Yield: 12 servings

7 Layer Salad

Prep Time 15 minutes
Cook Time 10 minutes
Total Time 25 minutes

A classic, easy 7 layer Salad recipe served in a trifle bowl. So many options for the seven layers, you choose what you love. Perfect for potlucks!

Ingredients

For the salad

  • 8 Large Eggs, hard boiled, quartered
  • 1 package (12 oz) bacon, cooked and crumbled
  • 8 cups Iceberg lettuce
  • 1 medium red onion, sliced thin
  • 1 pint cherry tomatoes (or grape tomatoes), halved
  • 12 oz frozen peas, thawed
  • 1 can (4 oz) sliced black olives, drained
  • 1 red pepper, seeded and sliced thin (or diced)
  • 8 oz shredded cheddar cheese
  • 2 green onions, chopped

For the dressing

  • 1 ½ cups Mayonnaise
  • ½ cup Sour Cream
  • ¼ cup Buttermilk
  • 3 Tbsp sugar
  • 2 tsp apple cider vinegar
  • 1 tsp salt
  • ½ tsp black pepper
  • 1 tsp onion powder

Instructions

    1. Make your hard boiled eggs.

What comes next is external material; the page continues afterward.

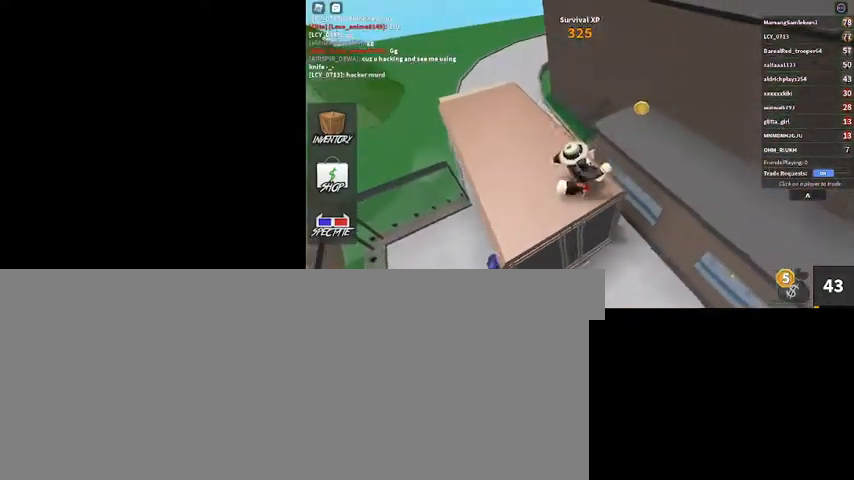
{"keys": ["d", "s"], "mouse": []}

You'll need about 6-8 large eggs for this recipe. I love using my Instant Pot Hard Boiled Egg recipe for quick and perfect eggs. Once cooked, cut eggs into quarters.
    2. Prepare your bacon. To get perfect crisp bacon I opt to fry it up in a skillet while my eggs are cooking! Crumble the bacon once it is cooked to a crisp!
    3. Cut and dice your remaining vegetables. (see ingredients above).
    4. Mix the dressing. Using a medium size bowl, whisk together the mayonnaise, sour cream, buttermilk, granulated sugar, cider vinegar, salt, pepper, and onion powder.
    5. Assemble the salad. In a large trifle bowl or clear glass salad bowl, layer ½ of the chopped lettuce, cherry tomatoes, red onion, hard boiled eggs. Add about ⅓ of the dressing. Top with the remaining lettuce, black olives, peas, and red bell pepper. Add the remaining dressing on top. 
    6. Garnish the top of the salad with shredded cheese, bacon crumbles, and green onions slices (optional). 
    7. Refrigerate. It's very important for a seven layer salad to chill in the refrigerator for 8 hours or overnight. Cover with plastic wrap and refrigerate. SERVE and ENJOY.

Notes

  • For quick assembly, feel free to use precooked bacon and hard boiled Eggs. You can buy both at most large grocery stores!
  • The dressing is key to this salad. It's just slightly sweet from the sugar, but the zesty flavor comes from the buttermilk. I buy THIS buttermilk powder to store in my refrigerator for longer periods of time so it's handy when I need it! You could also make my buttermilk substitute!
  • In a pinch, don't tell my mom, but you COULD use a thick ranch dressing if needed.

Nutrition Information:

Yield:

12

Serving Size:

1 cup

Amount Per Serving: Calories: 390Total Fat: 33gSaturated Fat: 9gTrans Fat: 0gUnsaturated Fat: 21gCholesterol: 160mgSodium: 575mgCarbohydrates: 13gFiber: 2gSugar: 8gProtein: 12g

*Nutrition facts are an estimate and not guaranteed to be accurate. Please see a registered dietitian for special diet advice.